--- Page excerpt ---
"""

Yavlinsky: Yes, I question the ability to protect our sovereignty beyond the Urals, at the Far East and in Siberia, because, as we have already discussed, this economic system can function, but it has not enough power. And have the longest borders with the most unstable regions of the world, with absolutely unpredictable regions from the point of view what may happen, and what changes may take place there. Or we can put it like this: if changes do take place there, how they can affect us? And they are absolutely unpredictable for us. They are East, the South, and the Caucasus. Now we have a predictable border with Belarus. Belarus, Ukraine in some sense, and no one knows what can happen with all other regions. The situation has radically changed. So the question is how we shall look at all of this, and what should we do with it - to agree to that? I think that is wrong.

Pronko: But, nevertheless, you say that and I just go back to the first thesis - that 25% of smart, literate and, as I understand, very influential Russians are well aware that they do not need any modernisation because it will affect the basis they are standing on.

Yavlinsky: Not quite. They need it, and they know that it is needed.

Pronko: So they think it is needed?

"""

--- What is asked ---
1. Answer these questions from the interview excerpt.
(a) Where does Yavlinsky question the ability to protect sovereignty?
(b) With which country does Yavlinsky say there is now a predictable border?
(c) What share of Russians does Pronko refer to?
2. List every adjective Pronko uses in the interview excerpt to describe the Russians he refers to.
3. Write out the passage from the interview excerpt starting at "Pronko: But, nevertheless, you" and ending at "it is needed?".
The records that come next are separate from the interview excerpt.

--- Excerpted records ---
"""

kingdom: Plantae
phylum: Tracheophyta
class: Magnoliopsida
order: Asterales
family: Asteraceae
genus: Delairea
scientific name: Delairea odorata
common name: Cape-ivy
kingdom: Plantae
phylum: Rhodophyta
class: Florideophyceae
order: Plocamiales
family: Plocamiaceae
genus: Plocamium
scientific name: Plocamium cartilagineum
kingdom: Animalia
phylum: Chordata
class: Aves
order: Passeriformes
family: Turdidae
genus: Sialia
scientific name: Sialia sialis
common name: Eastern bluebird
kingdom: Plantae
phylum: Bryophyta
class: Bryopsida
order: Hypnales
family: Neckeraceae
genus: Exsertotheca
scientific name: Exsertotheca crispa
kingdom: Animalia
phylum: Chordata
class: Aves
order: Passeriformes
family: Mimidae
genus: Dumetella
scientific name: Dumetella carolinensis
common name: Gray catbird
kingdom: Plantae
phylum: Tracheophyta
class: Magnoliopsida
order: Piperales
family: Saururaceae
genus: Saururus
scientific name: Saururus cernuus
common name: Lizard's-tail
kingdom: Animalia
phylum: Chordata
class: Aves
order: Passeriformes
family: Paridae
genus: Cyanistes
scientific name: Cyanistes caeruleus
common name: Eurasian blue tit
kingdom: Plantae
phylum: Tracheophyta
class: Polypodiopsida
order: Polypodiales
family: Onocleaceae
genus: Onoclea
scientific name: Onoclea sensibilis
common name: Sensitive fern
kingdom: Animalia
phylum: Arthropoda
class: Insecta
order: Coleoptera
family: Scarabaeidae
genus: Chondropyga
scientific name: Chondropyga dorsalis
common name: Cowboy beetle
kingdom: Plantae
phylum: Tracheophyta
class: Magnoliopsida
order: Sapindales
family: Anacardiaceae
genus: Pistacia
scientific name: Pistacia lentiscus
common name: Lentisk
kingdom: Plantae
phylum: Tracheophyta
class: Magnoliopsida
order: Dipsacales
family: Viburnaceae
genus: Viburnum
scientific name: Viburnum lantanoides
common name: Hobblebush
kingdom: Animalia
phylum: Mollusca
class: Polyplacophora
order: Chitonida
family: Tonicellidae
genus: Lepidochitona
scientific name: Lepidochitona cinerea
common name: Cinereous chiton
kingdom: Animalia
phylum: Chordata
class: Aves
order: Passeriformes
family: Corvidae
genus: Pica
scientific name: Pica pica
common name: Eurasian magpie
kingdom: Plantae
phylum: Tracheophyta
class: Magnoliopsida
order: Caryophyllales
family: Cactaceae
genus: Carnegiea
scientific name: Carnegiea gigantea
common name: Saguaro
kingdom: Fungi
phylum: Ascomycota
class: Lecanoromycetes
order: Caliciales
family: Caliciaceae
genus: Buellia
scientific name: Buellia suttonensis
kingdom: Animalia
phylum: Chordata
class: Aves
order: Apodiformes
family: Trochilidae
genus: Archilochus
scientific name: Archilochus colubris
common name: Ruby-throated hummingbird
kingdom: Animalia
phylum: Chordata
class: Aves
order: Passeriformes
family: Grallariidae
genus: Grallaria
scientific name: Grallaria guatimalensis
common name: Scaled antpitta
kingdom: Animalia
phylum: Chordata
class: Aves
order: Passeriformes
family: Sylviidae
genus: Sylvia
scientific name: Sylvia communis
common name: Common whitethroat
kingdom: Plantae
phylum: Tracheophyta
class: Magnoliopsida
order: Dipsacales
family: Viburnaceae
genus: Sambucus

"""

--- Outputs by task ---
1.
(a) Beyond the Urals, in the Far East and in Siberia.
(b) Belarus.
(c) 25%.

2.
smart
literate
very influential

3.
Pronko: But, nevertheless, you say that and I just go back to the first thesis - that 25% of smart, literate and, as I understand, very influential Russians are well aware that they do not need any modernisation because it will affect the basis they are standing on.

Yavlinsky: Not quite. They need it, and they know that it is needed.

Pronko: So they think it is needed?